_What the task requires_: Extract the listing in its entirety, keeping each line identical to the original.
*** Study material Section Begins ***
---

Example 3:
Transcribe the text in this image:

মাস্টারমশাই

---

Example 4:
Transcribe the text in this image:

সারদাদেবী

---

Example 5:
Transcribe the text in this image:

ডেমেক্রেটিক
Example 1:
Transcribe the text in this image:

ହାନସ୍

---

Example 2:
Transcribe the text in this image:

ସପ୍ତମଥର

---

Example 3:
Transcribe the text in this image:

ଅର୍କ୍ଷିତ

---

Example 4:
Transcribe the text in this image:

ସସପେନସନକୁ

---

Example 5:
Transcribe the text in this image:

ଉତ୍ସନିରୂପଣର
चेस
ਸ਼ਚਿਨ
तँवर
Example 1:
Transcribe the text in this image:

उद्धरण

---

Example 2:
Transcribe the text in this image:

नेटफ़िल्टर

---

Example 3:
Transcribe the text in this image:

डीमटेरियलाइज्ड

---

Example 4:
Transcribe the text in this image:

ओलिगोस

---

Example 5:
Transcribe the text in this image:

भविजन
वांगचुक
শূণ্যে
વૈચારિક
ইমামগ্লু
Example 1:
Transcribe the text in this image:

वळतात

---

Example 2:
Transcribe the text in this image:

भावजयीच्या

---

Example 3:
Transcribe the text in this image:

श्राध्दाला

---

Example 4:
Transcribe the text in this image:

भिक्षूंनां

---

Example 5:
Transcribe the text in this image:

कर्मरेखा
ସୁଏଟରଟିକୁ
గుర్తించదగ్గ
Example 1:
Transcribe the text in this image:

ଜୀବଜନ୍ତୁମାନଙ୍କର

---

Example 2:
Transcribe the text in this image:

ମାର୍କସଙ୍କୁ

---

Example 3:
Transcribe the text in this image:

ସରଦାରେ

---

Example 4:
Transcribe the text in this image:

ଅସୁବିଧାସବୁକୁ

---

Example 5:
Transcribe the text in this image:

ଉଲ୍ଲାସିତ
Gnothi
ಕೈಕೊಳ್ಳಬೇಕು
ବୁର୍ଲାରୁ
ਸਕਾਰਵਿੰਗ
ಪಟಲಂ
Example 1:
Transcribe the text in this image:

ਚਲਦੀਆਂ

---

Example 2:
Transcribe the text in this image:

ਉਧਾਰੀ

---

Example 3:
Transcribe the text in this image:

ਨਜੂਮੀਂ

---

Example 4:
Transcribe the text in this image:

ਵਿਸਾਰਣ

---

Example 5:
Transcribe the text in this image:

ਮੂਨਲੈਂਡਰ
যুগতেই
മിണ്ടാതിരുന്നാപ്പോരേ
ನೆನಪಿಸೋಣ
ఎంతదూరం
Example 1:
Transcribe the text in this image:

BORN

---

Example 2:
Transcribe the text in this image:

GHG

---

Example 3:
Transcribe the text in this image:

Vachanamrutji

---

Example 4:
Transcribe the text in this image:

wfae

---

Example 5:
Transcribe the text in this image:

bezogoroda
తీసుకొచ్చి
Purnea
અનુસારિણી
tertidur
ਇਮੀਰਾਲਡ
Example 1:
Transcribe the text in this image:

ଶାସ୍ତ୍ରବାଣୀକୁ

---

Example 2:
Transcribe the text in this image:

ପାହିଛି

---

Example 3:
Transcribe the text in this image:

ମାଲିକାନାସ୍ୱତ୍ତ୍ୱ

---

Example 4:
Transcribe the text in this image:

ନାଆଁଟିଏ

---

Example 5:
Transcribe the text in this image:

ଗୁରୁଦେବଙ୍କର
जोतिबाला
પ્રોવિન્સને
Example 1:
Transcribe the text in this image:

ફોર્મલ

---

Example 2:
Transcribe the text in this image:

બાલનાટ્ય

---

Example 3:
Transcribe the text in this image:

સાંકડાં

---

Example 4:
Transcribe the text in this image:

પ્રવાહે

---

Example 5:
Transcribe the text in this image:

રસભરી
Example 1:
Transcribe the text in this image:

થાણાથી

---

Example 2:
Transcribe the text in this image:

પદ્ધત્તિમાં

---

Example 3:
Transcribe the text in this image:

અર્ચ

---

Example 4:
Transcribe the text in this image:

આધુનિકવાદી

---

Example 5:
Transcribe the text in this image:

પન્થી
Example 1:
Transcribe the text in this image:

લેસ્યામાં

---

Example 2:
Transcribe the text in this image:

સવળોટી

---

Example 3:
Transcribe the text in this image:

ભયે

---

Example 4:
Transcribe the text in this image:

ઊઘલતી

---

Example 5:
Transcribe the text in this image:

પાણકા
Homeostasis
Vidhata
*** Study material Section Ends ***
_Response_:
---

Example 3:
Transcribe the text in this image:

মাস্টারমশাই

---

Example 4:
Transcribe the text in this image:

সারদাদেবী

---

Example 5:
Transcribe the text in this image:

ডেমেক্রেটিক
Example 1:
Transcribe the text in this image:

ହାନସ୍

---

Example 2:
Transcribe the text in this image:

ସପ୍ତମଥର

---

Example 3:
Transcribe the text in this image:

ଅର୍କ୍ଷିତ

---

Example 4:
Transcribe the text in this image:

ସସପେନସନକୁ

---

Example 5:
Transcribe the text in this image:

ଉତ୍ସନିରୂପଣର
चेस
ਸ਼ਚਿਨ
तँवर
Example 1:
Transcribe the text in this image:

उद्धरण

---

Example 2:
Transcribe the text in this image:

नेटफ़िल्टर

---

Example 3:
Transcribe the text in this image:

डीमटेरियलाइज्ड

---

Example 4:
Transcribe the text in this image:

ओलिगोस

---

Example 5:
Transcribe the text in this image:

भविजन
वांगचुक
শূণ্যে
વૈચારિક
ইমামগ্লু
Example 1:
Transcribe the text in this image:

वळतात

---

Example 2:
Transcribe the text in this image:

भावजयीच्या

---

Example 3:
Transcribe the text in this image:

श्राध्दाला

---

Example 4:
Transcribe the text in this image:

भिक्षूंनां

---

Example 5:
Transcribe the text in this image:

कर्मरेखा
ସୁଏଟରଟିକୁ
గుర్తించదగ్గ
Example 1:
Transcribe the text in this image:

ଜୀବଜନ୍ତୁମାନଙ୍କର

---

Example 2:
Transcribe the text in this image:

ମାର୍କସଙ୍କୁ

---

Example 3:
Transcribe the text in this image:

ସରଦାରେ

---

Example 4:
Transcribe the text in this image:

ଅସୁବିଧାସବୁକୁ

---

Example 5:
Transcribe the text in this image:

ଉଲ୍ଲାସିତ
Gnothi
ಕೈಕೊಳ್ಳಬೇಕು
ବୁର୍ଲାରୁ
ਸਕਾਰਵਿੰਗ
ಪಟಲಂ
Example 1:
Transcribe the text in this image:

ਚਲਦੀਆਂ

---

Example 2:
Transcribe the text in this image:

ਉਧਾਰੀ

---

Example 3:
Transcribe the text in this image:

ਨਜੂਮੀਂ

---

Example 4:
Transcribe the text in this image:

ਵਿਸਾਰਣ

---

Example 5:
Transcribe the text in this image:

ਮੂਨਲੈਂਡਰ
যুগতেই
മിണ്ടാതിരുന്നാപ്പോരേ
ನೆನಪಿಸೋಣ
ఎంతదూరం
Example 1:
Transcribe the text in this image:

BORN

---

Example 2:
Transcribe the text in this image:

GHG

---

Example 3:
Transcribe the text in this image:

Vachanamrutji

---

Example 4:
Transcribe the text in this image:

wfae

---

Example 5:
Transcribe the text in this image:

bezogoroda
తీసుకొచ్చి
Purnea
અનુસારિણી
tertidur
ਇਮੀਰਾਲਡ
Example 1:
Transcribe the text in this image:

ଶାସ୍ତ୍ରବାଣୀକୁ

---

Example 2:
Transcribe the text in this image:

ପାହିଛି

---

Example 3:
Transcribe the text in this image:

ମାଲିକାନାସ୍ୱତ୍ତ୍ୱ

---

Example 4:
Transcribe the text in this image:

ନାଆଁଟିଏ

---

Example 5:
Transcribe the text in this image:

ଗୁରୁଦେବଙ୍କର
जोतिबाला
પ્રોવિન્સને
Example 1:
Transcribe the text in this image:

ફોર્મલ

---

Example 2:
Transcribe the text in this image:

બાલનાટ્ય

---

Example 3:
Transcribe the text in this image:

સાંકડાં

---

Example 4:
Transcribe the text in this image:

પ્રવાહે

---

Example 5:
Transcribe the text in this image:

રસભરી
Example 1:
Transcribe the text in this image:

થાણાથી

---

Example 2:
Transcribe the text in this image:

પદ્ધત્તિમાં

---

Example 3:
Transcribe the text in this image:

અર્ચ

---

Example 4:
Transcribe the text in this image:

આધુનિકવાદી

---

Example 5:
Transcribe the text in this image:

પન્થી
Example 1:
Transcribe the text in this image:

લેસ્યામાં

---

Example 2:
Transcribe the text in this image:

સવળોટી

---

Example 3:
Transcribe the text in this image:

ભયે

---

Example 4:
Transcribe the text in this image:

ઊઘલતી

---

Example 5:
Transcribe the text in this image:

પાણકા
Homeostasis
Vidhata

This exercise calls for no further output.